MySQL 5 reached beta in March 2005, over two years ago, and a production release in October 2005. The 5.1 production release should be happening pretty soon, and 5.2 is already available in alpha.

One thing that might help you make a case for some urgency on upgrading to version 5 at work is that the other versions are now so old they have a "end of product life" notice on the MySQL web site.

Re:avoid COBOL too

leandro on 2007-04-28T12:23:29

MySQL has had transactions and foreign keys in a GA release since March 2003, with the same MVCC locking model that Postgres and Oracle use.

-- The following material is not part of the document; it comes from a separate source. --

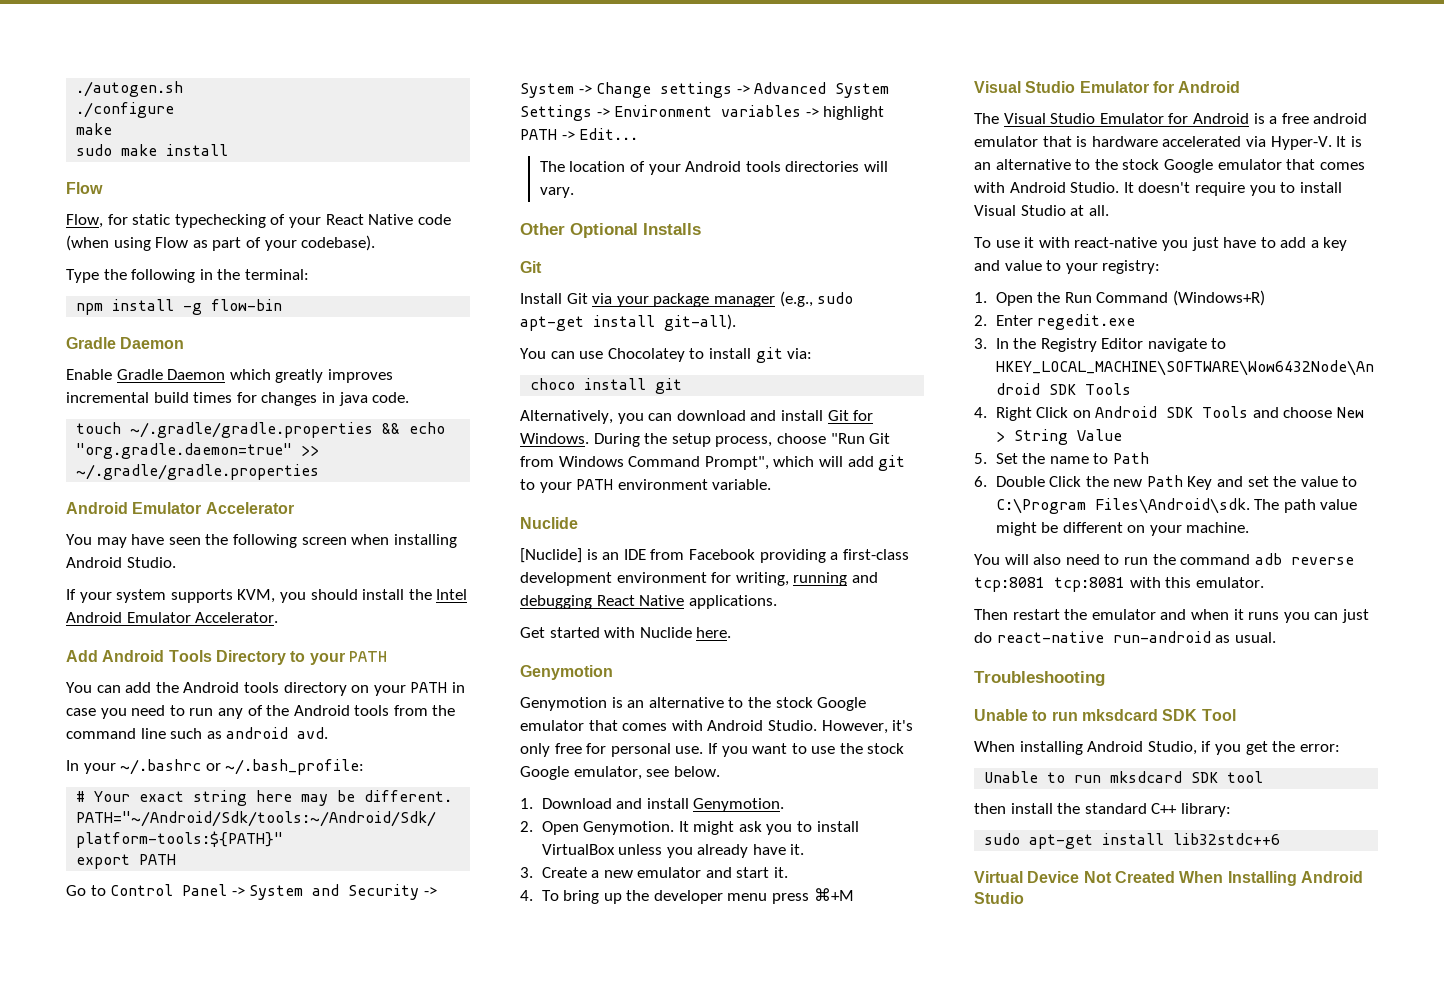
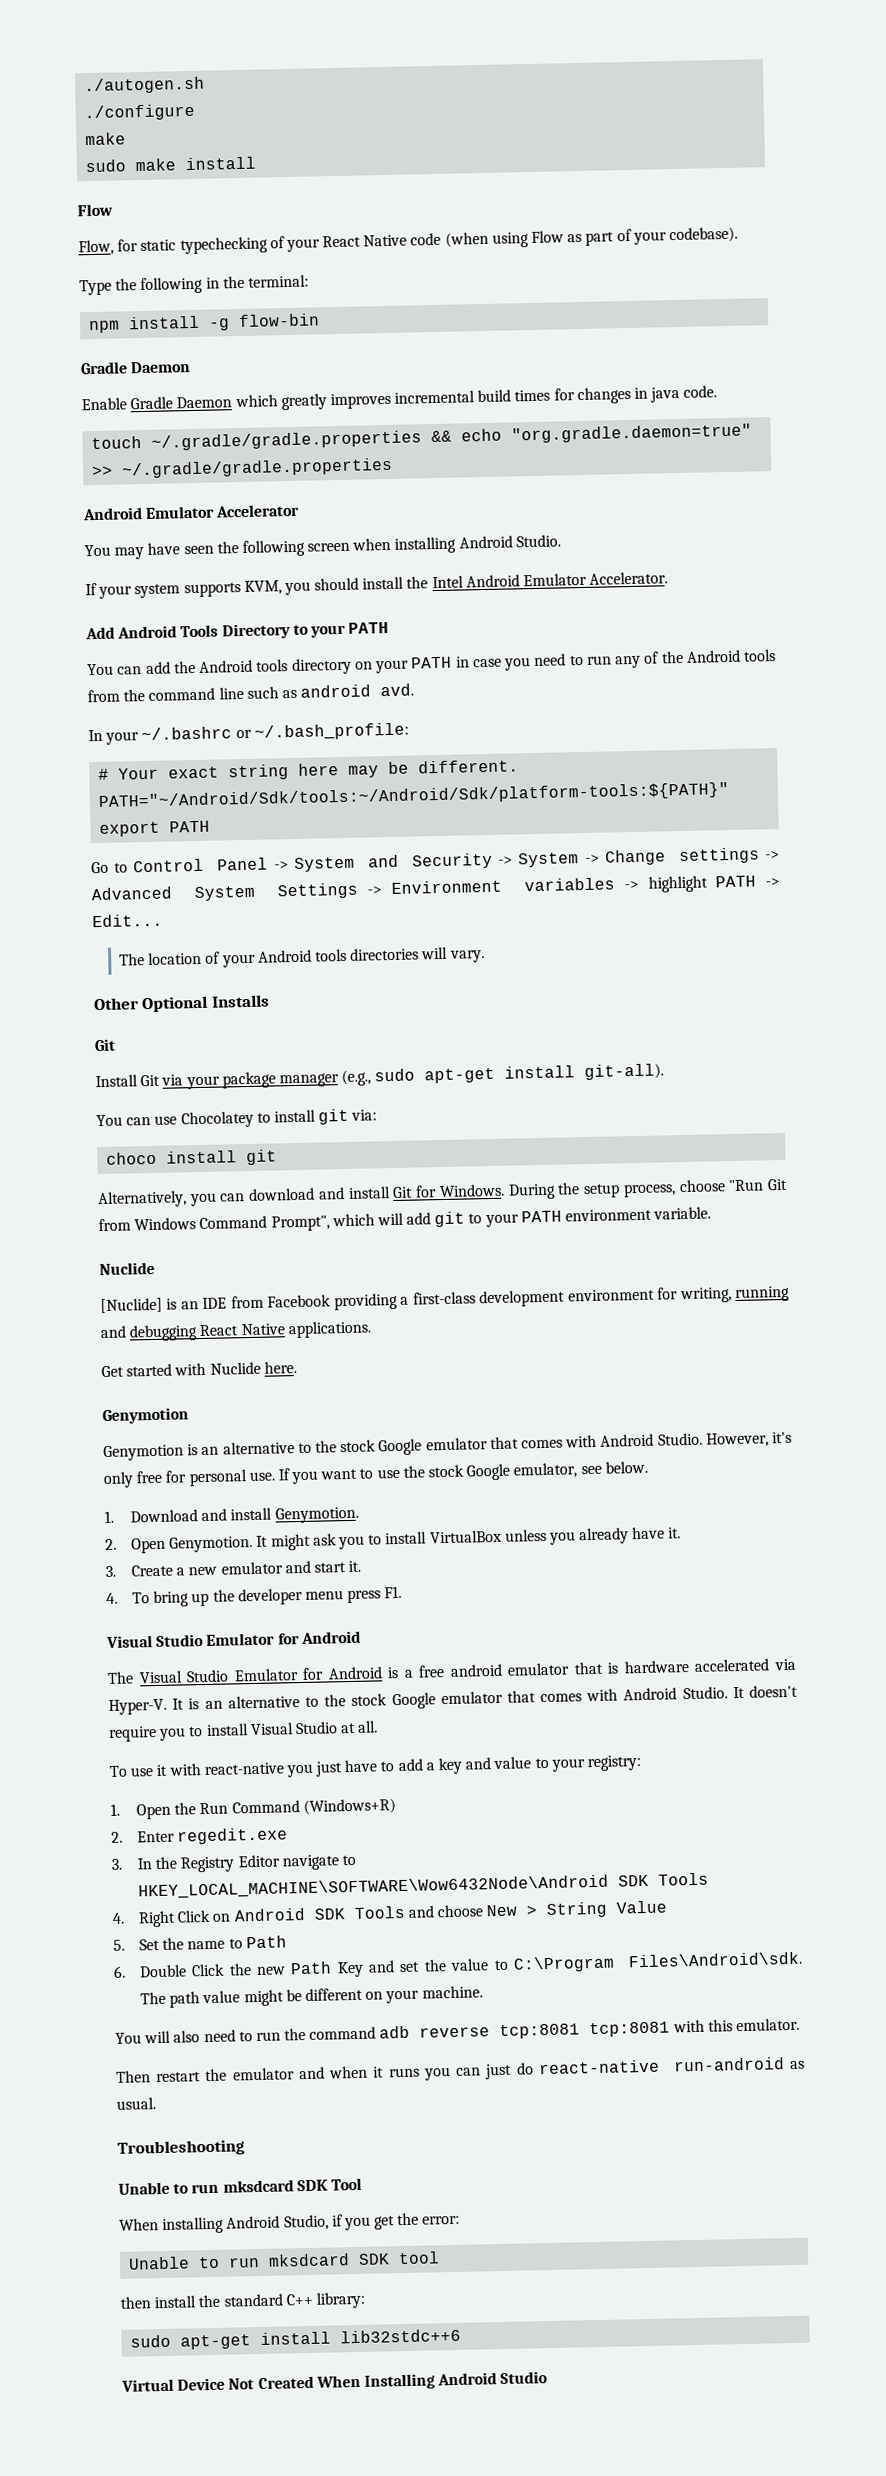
[813,888,854,901] ⌘+M -> [384,1585,403,1599] F1.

Wrong. They do have transactions and FKs, but no MVCC. InnoDB is a sorry attempt at that, ill documented, and writers in it will block readers, sometimes a consistent dump will lock the whole database, and it can’t generally be trusted.

And even in GA, the sorry MyISAM is still the default.

Your MySQL Version Sir?

vek on 2007-04-12T06:36:37

Just out of curiosity, what version of MySQL are you running?

Data normalization

djberg96 on 2007-08-21T01:34:24

A couple of articles that may interest you:

http://www.infoq.com/news/2007/08/denormalization
http://www.infoq.com/news/2007/08/mnesia
http://blogs.msdn.com/pathelland/archive/2007/07/23/normalization-is-for-sissies .aspx

Any thoughts on denormalization, distributed databases, Erlang, etc?